==== Supplied data ====

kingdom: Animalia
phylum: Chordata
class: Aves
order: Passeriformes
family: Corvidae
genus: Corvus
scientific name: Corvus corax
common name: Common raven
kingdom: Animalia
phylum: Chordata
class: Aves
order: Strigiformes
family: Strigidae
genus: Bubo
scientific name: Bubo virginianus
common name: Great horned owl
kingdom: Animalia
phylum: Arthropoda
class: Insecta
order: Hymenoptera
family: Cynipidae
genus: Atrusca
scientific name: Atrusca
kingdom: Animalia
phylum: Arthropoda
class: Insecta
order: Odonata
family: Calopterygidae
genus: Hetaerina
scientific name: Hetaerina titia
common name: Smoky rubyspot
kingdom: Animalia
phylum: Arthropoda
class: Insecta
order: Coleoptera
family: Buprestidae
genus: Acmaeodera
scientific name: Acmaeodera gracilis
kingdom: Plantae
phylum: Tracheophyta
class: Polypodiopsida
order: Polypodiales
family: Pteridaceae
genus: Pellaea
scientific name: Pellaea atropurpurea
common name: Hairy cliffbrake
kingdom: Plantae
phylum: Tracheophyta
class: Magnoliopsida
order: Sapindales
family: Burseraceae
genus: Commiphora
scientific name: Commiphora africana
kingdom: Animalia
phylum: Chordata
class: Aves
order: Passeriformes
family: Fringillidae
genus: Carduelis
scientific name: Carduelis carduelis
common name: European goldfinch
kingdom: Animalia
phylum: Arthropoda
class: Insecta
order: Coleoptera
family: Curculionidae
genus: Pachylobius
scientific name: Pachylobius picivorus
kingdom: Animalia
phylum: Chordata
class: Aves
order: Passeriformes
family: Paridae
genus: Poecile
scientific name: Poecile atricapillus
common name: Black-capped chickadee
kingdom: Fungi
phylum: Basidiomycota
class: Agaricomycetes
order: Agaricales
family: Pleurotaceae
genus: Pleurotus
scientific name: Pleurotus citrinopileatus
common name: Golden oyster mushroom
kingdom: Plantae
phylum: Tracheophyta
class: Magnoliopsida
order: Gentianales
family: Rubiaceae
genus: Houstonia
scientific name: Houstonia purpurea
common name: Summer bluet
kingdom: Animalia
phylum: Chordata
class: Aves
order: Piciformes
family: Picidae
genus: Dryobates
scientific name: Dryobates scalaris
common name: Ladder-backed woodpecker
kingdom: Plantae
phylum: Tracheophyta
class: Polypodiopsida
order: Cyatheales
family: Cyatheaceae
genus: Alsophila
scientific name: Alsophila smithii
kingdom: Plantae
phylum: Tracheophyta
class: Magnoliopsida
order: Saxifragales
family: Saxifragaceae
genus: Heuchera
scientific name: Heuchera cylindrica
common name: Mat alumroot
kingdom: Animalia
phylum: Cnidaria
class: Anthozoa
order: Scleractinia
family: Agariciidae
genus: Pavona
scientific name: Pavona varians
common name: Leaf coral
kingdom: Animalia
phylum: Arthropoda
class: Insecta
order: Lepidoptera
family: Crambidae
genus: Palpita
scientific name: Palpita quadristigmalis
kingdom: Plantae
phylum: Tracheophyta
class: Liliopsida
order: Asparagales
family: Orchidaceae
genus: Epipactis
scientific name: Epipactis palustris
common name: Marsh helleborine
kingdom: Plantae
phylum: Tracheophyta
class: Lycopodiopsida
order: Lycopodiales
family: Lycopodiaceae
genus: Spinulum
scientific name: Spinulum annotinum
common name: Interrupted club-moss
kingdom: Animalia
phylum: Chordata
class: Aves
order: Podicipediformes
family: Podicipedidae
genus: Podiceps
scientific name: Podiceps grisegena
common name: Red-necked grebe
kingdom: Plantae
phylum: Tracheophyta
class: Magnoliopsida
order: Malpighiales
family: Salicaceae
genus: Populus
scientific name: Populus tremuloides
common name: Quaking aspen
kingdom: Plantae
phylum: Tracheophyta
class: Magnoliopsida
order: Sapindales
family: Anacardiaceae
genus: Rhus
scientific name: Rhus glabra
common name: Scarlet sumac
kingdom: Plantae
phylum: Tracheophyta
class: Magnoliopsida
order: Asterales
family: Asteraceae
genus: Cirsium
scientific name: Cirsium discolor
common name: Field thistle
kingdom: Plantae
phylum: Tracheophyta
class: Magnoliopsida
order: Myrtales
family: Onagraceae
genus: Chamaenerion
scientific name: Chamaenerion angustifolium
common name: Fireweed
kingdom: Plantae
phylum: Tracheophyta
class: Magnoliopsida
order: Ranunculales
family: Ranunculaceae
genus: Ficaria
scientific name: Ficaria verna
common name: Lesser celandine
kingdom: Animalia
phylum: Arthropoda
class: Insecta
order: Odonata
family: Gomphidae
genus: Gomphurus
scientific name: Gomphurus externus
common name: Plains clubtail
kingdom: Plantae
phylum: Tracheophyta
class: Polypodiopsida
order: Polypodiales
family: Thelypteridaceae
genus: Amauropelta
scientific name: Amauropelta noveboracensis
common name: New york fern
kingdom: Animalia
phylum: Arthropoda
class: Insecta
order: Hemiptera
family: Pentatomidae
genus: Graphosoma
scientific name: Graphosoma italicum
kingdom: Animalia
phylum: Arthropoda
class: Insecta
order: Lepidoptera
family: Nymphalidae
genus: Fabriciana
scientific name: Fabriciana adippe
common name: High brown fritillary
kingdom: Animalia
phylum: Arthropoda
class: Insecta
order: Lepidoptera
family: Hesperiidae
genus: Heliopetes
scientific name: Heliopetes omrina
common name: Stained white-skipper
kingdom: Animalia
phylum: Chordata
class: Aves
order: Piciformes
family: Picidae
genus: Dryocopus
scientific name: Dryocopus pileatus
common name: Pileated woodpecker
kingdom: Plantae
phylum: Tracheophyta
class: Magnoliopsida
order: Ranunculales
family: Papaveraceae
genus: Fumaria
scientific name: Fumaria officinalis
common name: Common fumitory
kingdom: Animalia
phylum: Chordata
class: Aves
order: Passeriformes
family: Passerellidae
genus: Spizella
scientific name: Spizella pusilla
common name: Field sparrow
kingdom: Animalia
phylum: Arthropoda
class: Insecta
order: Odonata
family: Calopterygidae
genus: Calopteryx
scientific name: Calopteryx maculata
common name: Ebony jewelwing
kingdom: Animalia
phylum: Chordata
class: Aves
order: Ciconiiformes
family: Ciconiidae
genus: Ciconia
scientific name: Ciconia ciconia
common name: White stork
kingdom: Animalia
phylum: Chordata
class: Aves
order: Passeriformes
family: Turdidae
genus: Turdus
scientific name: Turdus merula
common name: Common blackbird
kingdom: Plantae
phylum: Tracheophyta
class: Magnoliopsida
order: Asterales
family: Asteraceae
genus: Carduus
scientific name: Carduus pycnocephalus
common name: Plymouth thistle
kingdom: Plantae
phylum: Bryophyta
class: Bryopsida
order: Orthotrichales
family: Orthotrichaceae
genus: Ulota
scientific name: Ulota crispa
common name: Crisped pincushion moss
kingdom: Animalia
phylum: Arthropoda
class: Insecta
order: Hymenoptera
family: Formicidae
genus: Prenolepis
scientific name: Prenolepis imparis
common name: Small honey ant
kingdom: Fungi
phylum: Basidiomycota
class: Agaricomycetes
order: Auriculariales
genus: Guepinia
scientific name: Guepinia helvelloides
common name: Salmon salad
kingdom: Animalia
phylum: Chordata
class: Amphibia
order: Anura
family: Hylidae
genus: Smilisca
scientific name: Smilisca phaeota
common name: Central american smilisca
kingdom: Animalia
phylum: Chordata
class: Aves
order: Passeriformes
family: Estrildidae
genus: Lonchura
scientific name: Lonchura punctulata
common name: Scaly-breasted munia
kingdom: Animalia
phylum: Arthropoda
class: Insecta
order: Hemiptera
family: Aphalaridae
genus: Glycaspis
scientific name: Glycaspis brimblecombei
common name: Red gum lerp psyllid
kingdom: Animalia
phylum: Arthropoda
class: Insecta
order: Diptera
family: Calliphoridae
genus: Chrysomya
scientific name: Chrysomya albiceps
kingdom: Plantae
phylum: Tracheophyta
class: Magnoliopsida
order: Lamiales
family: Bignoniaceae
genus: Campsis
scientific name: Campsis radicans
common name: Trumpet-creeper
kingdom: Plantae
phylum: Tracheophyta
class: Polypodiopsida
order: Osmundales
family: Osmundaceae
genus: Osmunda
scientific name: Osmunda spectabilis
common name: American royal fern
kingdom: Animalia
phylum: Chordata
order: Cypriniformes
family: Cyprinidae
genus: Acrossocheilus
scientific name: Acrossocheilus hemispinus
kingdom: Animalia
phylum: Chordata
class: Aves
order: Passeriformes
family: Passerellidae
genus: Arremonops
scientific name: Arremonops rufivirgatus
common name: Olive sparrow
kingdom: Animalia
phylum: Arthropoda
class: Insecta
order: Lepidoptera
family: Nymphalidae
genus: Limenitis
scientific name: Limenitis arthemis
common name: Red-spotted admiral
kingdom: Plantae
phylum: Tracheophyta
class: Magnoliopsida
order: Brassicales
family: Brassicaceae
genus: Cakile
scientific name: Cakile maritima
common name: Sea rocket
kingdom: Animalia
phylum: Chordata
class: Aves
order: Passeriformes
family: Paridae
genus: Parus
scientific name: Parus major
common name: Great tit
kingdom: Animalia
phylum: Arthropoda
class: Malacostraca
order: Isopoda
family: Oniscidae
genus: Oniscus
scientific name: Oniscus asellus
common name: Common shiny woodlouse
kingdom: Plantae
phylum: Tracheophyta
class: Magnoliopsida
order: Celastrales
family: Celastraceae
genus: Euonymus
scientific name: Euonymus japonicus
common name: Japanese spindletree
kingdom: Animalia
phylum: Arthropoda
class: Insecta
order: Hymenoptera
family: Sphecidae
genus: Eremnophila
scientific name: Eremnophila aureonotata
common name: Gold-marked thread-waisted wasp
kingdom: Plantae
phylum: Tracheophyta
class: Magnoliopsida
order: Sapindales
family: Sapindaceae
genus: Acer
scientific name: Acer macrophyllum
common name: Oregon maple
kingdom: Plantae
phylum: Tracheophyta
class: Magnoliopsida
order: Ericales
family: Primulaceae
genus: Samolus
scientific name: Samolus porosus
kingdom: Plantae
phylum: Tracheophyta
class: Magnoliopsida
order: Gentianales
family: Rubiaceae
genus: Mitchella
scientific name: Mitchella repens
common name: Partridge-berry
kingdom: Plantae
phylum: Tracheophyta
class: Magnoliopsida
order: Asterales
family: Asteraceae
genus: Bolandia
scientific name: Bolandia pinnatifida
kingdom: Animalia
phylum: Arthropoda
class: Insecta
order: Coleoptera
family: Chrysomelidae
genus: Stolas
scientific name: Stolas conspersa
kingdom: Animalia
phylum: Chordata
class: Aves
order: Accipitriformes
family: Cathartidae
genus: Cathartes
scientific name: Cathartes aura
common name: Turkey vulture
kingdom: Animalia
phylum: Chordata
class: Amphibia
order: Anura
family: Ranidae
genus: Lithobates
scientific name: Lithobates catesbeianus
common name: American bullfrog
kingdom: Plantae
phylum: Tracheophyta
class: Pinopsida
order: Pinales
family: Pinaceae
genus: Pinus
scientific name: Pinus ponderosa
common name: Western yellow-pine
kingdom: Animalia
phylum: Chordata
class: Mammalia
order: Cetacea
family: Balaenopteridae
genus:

====

• **Objective**
Take the lines starting with the one containing "scientific name: Arremonops rufivirgatus" and running through the one containing "genus: Lithobates", change every "common name" in them to "everyday name", and write out those lines again with nothing else changed.

• **Final answer**
scientific name: Arremonops rufivirgatus
everyday name: Olive sparrow
kingdom: Animalia
phylum: Arthropoda
class: Insecta
order: Lepidoptera
family: Nymphalidae
genus: Limenitis
scientific name: Limenitis arthemis
everyday name: Red-spotted admiral
kingdom: Plantae
phylum: Tracheophyta
class: Magnoliopsida
order: Brassicales
family: Brassicaceae
genus: Cakile
scientific name: Cakile maritima
everyday name: Sea rocket
kingdom: Animalia
phylum: Chordata
class: Aves
order: Passeriformes
family: Paridae
genus: Parus
scientific name: Parus major
everyday name: Great tit
kingdom: Animalia
phylum: Arthropoda
class: Malacostraca
order: Isopoda
family: Oniscidae
genus: Oniscus
scientific name: Oniscus asellus
everyday name: Common shiny woodlouse
kingdom: Plantae
phylum: Tracheophyta
class: Magnoliopsida
order: Celastrales
family: Celastraceae
genus: Euonymus
scientific name: Euonymus japonicus
everyday name: Japanese spindletree
kingdom: Animalia
phylum: Arthropoda
class: Insecta
order: Hymenoptera
family: Sphecidae
genus: Eremnophila
scientific name: Eremnophila aureonotata
everyday name: Gold-marked thread-waisted wasp
kingdom: Plantae
phylum: Tracheophyta
class: Magnoliopsida
order: Sapindales
family: Sapindaceae
genus: Acer
scientific name: Acer macrophyllum
everyday name: Oregon maple
kingdom: Plantae
phylum: Tracheophyta
class: Magnoliopsida
order: Ericales
family: Primulaceae
genus: Samolus
scientific name: Samolus porosus
kingdom: Plantae
phylum: Tracheophyta
class: Magnoliopsida
order: Gentianales
family: Rubiaceae
genus: Mitchella
scientific name: Mitchella repens
everyday name: Partridge-berry
kingdom: Plantae
phylum: Tracheophyta
class: Magnoliopsida
order: Asterales
family: Asteraceae
genus: Bolandia
scientific name: Bolandia pinnatifida
kingdom: Animalia
phylum: Arthropoda
class: Insecta
order: Coleoptera
family: Chrysomelidae
genus: Stolas
scientific name: Stolas conspersa
kingdom: Animalia
phylum: Chordata
class: Aves
order: Accipitriformes
family: Cathartidae
genus: Cathartes
scientific name: Cathartes aura
everyday name: Turkey vulture
kingdom: Animalia
phylum: Chordata
class: Amphibia
order: Anura
family: Ranidae
genus: Lithobates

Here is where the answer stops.